Another Marine at the table, Nicholas Smith, says he was moved by the vet's appearance. He hasn't been to Iraq yet. But he says he's ready.

"My dream in life has always been a martyr or a savior of a cause -- and he gave his," Nicholas says of the vet onstage. "The worst of my worst days don't compare to his. But at the same time, the best of my best days won't compare to him either, when he sits there at night like, 'I gave my best for my country.'"

The girls admit they've never really thought about it this much before. By now, both sides have forgotten about who's hooking up with who -- at this point, they just want to talk.

"I have a lot of respect for the military," says Felice and Rachel's friend, Pareesa Nickpourfard. She says she feels like she's learning a lot this night.

Felice says this night makes her think about her parents, who protested the Vietnam war. "What are we doing? Nothing," she says. "We're much more concerned with things that just don't matter. I don't even disconnect myself from that. I know I'm part of that. I'm doing that, too. But like, do you wake up every morning and you're like, 'God we're in the middle of a war?' No. But why not? Like, why aren't we thinking that way?"
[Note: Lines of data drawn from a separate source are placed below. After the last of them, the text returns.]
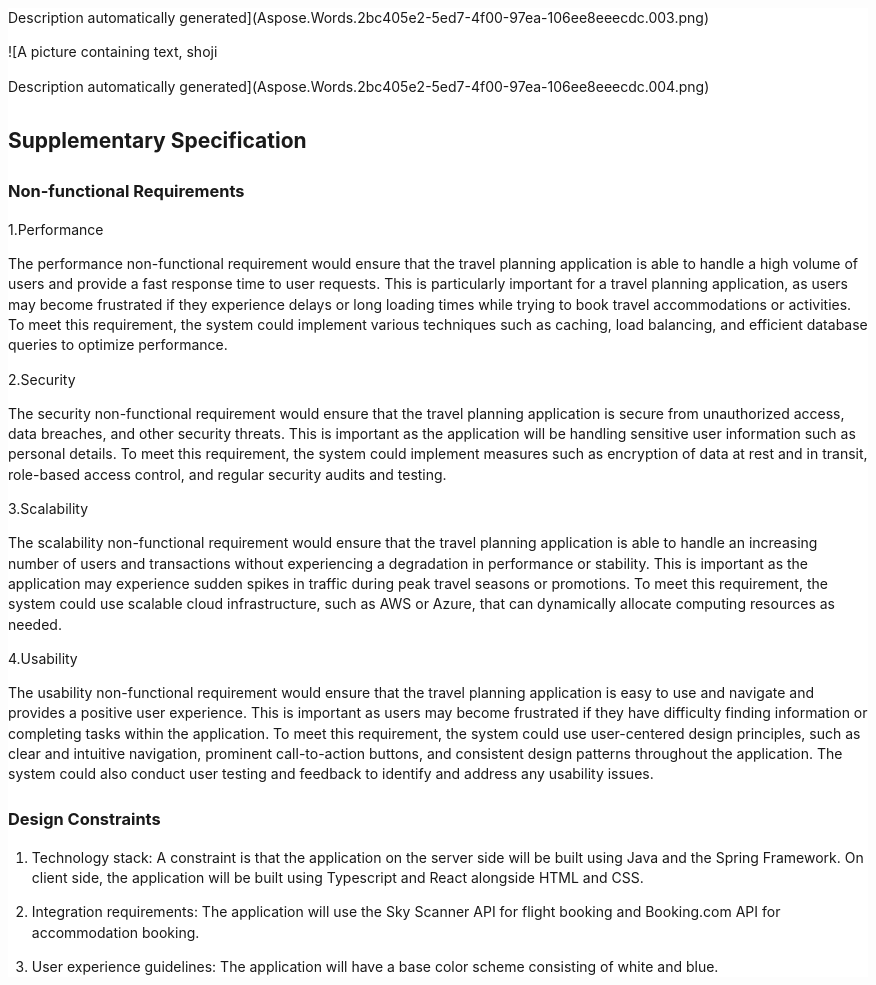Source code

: Description automatically generated](Aspose.Words.2bc405e2-5ed7-4f00-97ea-106ee8eeecdc.003.png)

![A picture containing text, shoji

Description automatically generated](Aspose.Words.2bc405e2-5ed7-4f00-97ea-106ee8eeecdc.004.png)

## <a name="_toc64843136"></a>Supplementary Specification
### <a name="_toc64843137"></a>Non-functional Requirements
1\.Performance

The performance non-functional requirement would ensure that the travel planning application is able to handle a high volume of users and provide a fast response time to user requests. This is particularly important for a travel planning application, as users may become frustrated if they experience delays or long loading times while trying to book travel accommodations or activities. To meet this requirement, the system could implement various techniques such as caching, load balancing, and efficient database queries to optimize performance.

2\.Security

The security non-functional requirement would ensure that the travel planning application is secure from unauthorized access, data breaches, and other security threats. This is important as the application will be handling sensitive user information such as personal details. To meet this requirement, the system could implement measures such as encryption of data at rest and in transit, role-based access control, and regular security audits and testing.

3\.Scalability

The scalability non-functional requirement would ensure that the travel planning application is able to handle an increasing number of users and transactions without experiencing a degradation in performance or stability. This is important as the application may experience sudden spikes in traffic during peak travel seasons or promotions. To meet this requirement, the system could use scalable cloud infrastructure, such as AWS or Azure, that can dynamically allocate computing resources as needed.

4\.Usability

The usability non-functional requirement would ensure that the travel planning application is easy to use and navigate and provides a positive user experience. This is important as users may become frustrated if they have difficulty finding information or completing tasks within the application. To meet this requirement, the system could use user-centered design principles, such as clear and intuitive navigation, prominent call-to-action buttons, and consistent design patterns throughout the application. The system could also conduct user testing and feedback to identify and address any usability issues.

### <a name="_toc64843138"></a>Design Constraints

1. Technology stack: A constraint is that the application on the server side will be built using Java and the Spring Framework. On client side, the application will be built using Typescript and React alongside HTML and CSS. 

1. Integration requirements: The application will use the Sky Scanner API for flight booking and Booking.com API for accommodation booking.

1. User experience guidelines: The application will have a base color scheme consisting of white and blue.
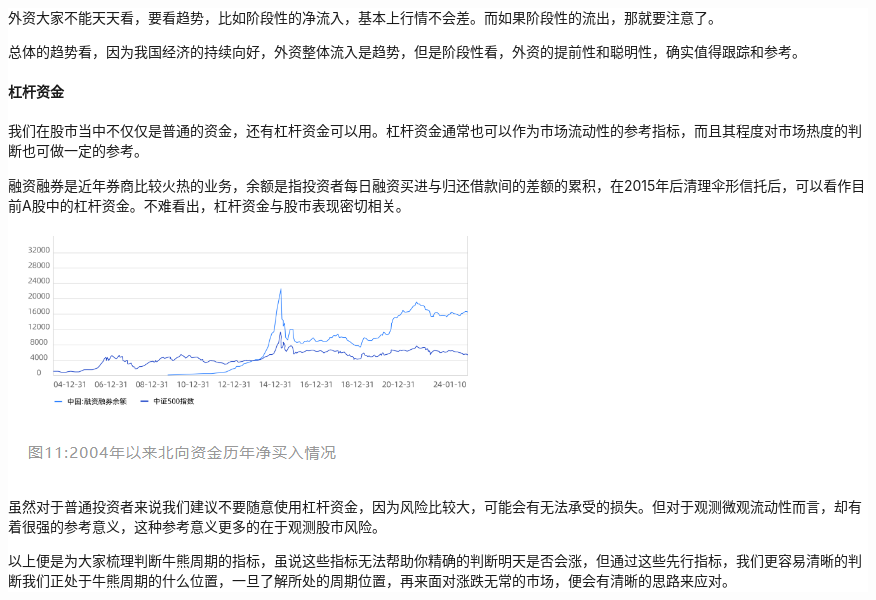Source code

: 外资大家不能天天看，要看趋势，比如阶段性的净流入，基本上行情不会差。而如果阶段性的流出，那就要注意了。  
  
总体的趋势看，因为我国经济的持续向好，外资整体流入是趋势，但是阶段性看，外资的提前性和聪明性，确实值得跟踪和参考。  
  
#### 杠杆资金  
  
我们在股市当中不仅仅是普通的资金，还有杠杆资金可以用。杠杆资金通常也可以作为市场流动性的参考指标，而且其程度对市场热度的判断也可做一定的参考。  
  
融资融券是近年券商比较火热的业务，余额是指投资者每日融资买进与归还借款间的差额的累积，在2015年后清理伞形信托后，可以看作目前A股中的杠杆资金。不难看出，杠杆资金与股市表现密切相关。  
![alt text](image-30.png)  
  
虽然对于普通投资者来说我们建议不要随意使用杠杆资金，因为风险比较大，可能会有无法承受的损失。但对于观测微观流动性而言，却有着很强的参考意义，这种参考意义更多的在于观测股市风险。  
  
以上便是为大家梳理判断牛熊周期的指标，虽说这些指标无法帮助你精确的判断明天是否会涨，但通过这些先行指标，我们更容易清晰的判断我们正处于牛熊周期的什么位置，一旦了解所处的周期位置，再来面对涨跌无常的市场，便会有清晰的思路来应对。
The girls eventually invite the guys to the midnight premiere of Indiana Jones. But the guys say they don't want to spend their first night in New York inside a movie theater. So we walk outside, into Times Square. The girls head uptown.

I ask Brandal what he thought about the night. "Do you feel like you learned something?" I say.

"Uh, yes," he says. "I learned how the women of New York are... very strong. Independent."

Next thing we know, the guys are being accosted by another woman on the sidewalk. This one's a mom from Jersey who wants to know whether her son should join the Marines.

"As a citizen, love him. The best thing -- you guys are the heroes," she says. "But the mom in me? Aaahhhh!"

Nicholas re-starts his spiel about being a martyr. After a several-minute speech, the guys start walking east, to a quieter neighborhood.

In September, these Marines are headed to Iraq.